**TASK DIRECTIONS**. Leave the pictures aside. Retype exactly the lines from the top of the data below through the one holding "middle pip: (654, 529)".

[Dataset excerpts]
┄┄┄┄┄┄┄┄┄┄

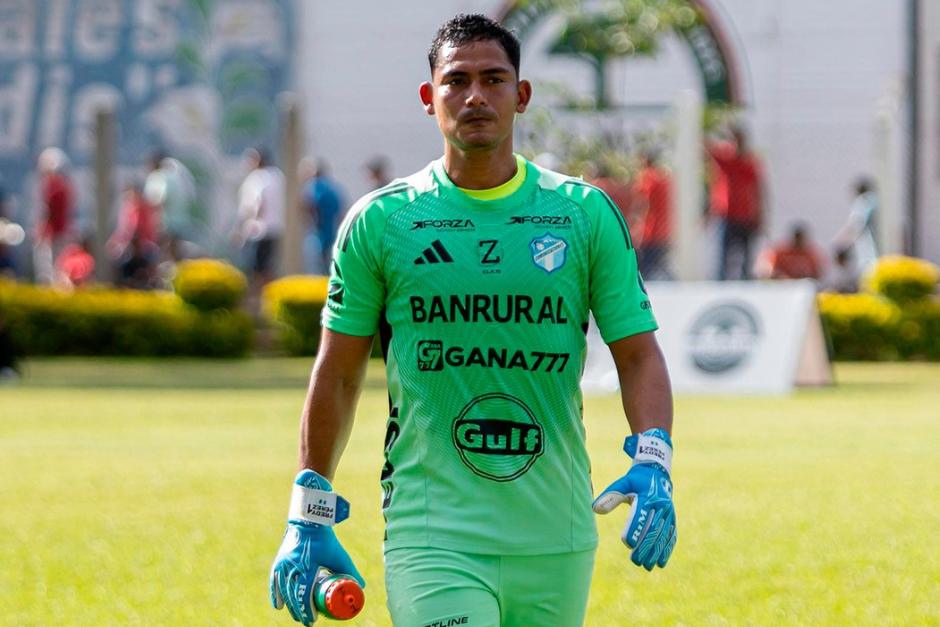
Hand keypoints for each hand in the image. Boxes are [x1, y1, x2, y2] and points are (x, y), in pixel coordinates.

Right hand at [270, 470, 364, 625]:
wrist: (309, 522)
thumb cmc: (326, 540)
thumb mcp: (339, 556)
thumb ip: (350, 570)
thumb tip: (362, 586)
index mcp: (308, 567)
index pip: (305, 594)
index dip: (307, 610)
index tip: (312, 620)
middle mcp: (293, 567)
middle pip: (294, 595)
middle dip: (299, 611)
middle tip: (306, 621)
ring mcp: (284, 564)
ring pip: (284, 590)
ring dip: (289, 605)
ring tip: (296, 616)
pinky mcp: (279, 561)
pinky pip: (274, 581)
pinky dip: (275, 594)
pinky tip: (278, 606)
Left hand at [592, 428, 676, 570]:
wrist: (657, 474)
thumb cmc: (635, 481)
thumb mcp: (622, 483)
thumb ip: (610, 496)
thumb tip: (595, 509)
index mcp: (648, 496)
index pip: (642, 515)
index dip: (635, 529)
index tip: (627, 543)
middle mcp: (662, 505)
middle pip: (654, 529)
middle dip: (645, 547)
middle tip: (635, 561)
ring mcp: (669, 513)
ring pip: (664, 535)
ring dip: (656, 553)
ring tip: (647, 566)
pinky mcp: (673, 519)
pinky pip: (671, 536)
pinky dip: (667, 550)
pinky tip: (661, 563)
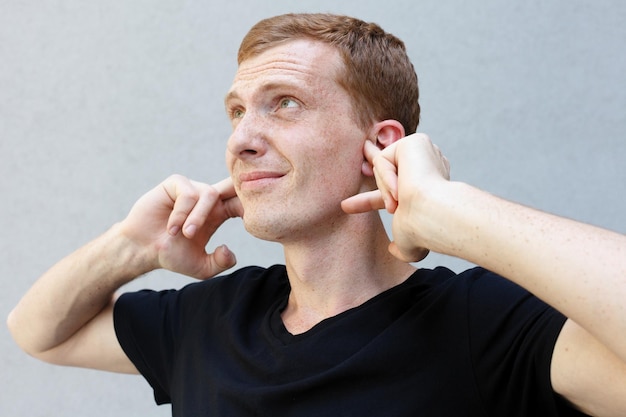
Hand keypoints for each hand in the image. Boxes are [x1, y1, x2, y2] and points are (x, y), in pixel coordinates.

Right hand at [119, 175, 242, 278]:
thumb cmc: (171, 255)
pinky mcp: (176, 184)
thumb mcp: (202, 267)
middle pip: (232, 186)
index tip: (256, 219)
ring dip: (198, 217)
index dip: (251, 207)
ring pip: (209, 194)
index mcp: (218, 213)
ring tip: (185, 234)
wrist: (142, 249)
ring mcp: (192, 189)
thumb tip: (229, 250)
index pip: (241, 204)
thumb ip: (220, 263)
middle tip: (250, 199)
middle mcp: (207, 198)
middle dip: (242, 188)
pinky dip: (182, 212)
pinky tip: (172, 228)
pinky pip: (188, 193)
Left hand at [342, 133, 449, 261]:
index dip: (375, 193)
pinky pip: (383, 159)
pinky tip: (399, 189)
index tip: (348, 204)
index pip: (397, 186)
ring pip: (383, 164)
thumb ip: (402, 248)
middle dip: (372, 158)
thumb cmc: (424, 231)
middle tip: (363, 148)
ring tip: (395, 204)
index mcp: (427, 188)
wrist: (433, 216)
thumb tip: (393, 250)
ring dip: (383, 188)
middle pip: (390, 163)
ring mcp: (424, 152)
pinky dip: (385, 177)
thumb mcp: (411, 245)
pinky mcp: (416, 142)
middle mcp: (427, 167)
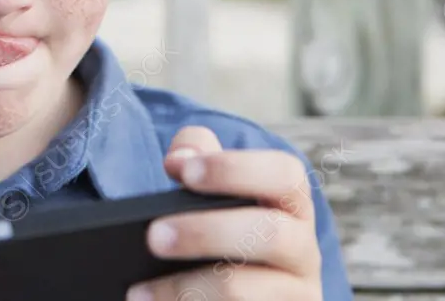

┄┄┄┄┄┄┄┄┄┄

**WRITTEN SOLUTION**.
Hand keypoints for each hand in the image. Boxes are [x1, y1, x2, y2] and points are (x, y), in pixel coordinates.

Right hand at [270, 470, 364, 625]:
wrist: (309, 522)
thumb cmc: (326, 540)
thumb mcp: (339, 556)
thumb ip: (350, 570)
thumb tip: (362, 586)
index mcp: (308, 567)
index pip: (305, 594)
index dip: (307, 610)
index tip: (312, 620)
middle mcp: (293, 567)
middle pip: (294, 595)
middle dip: (299, 611)
middle tip: (306, 621)
ring mcp: (284, 564)
ring pip: (284, 590)
ring dip: (289, 605)
ring tip: (296, 616)
pinky mcp: (279, 561)
pinky pip: (274, 581)
pinky dip: (275, 594)
pinky tip: (278, 606)
Left hand at [592, 428, 676, 570]:
wrist: (657, 474)
thumb cmc: (635, 481)
thumb mcp: (622, 483)
thumb ip: (610, 496)
thumb tip: (595, 509)
index mcp: (648, 496)
index pip: (642, 515)
index dip: (635, 529)
index tip: (627, 543)
middle mcp: (662, 505)
middle pip: (654, 529)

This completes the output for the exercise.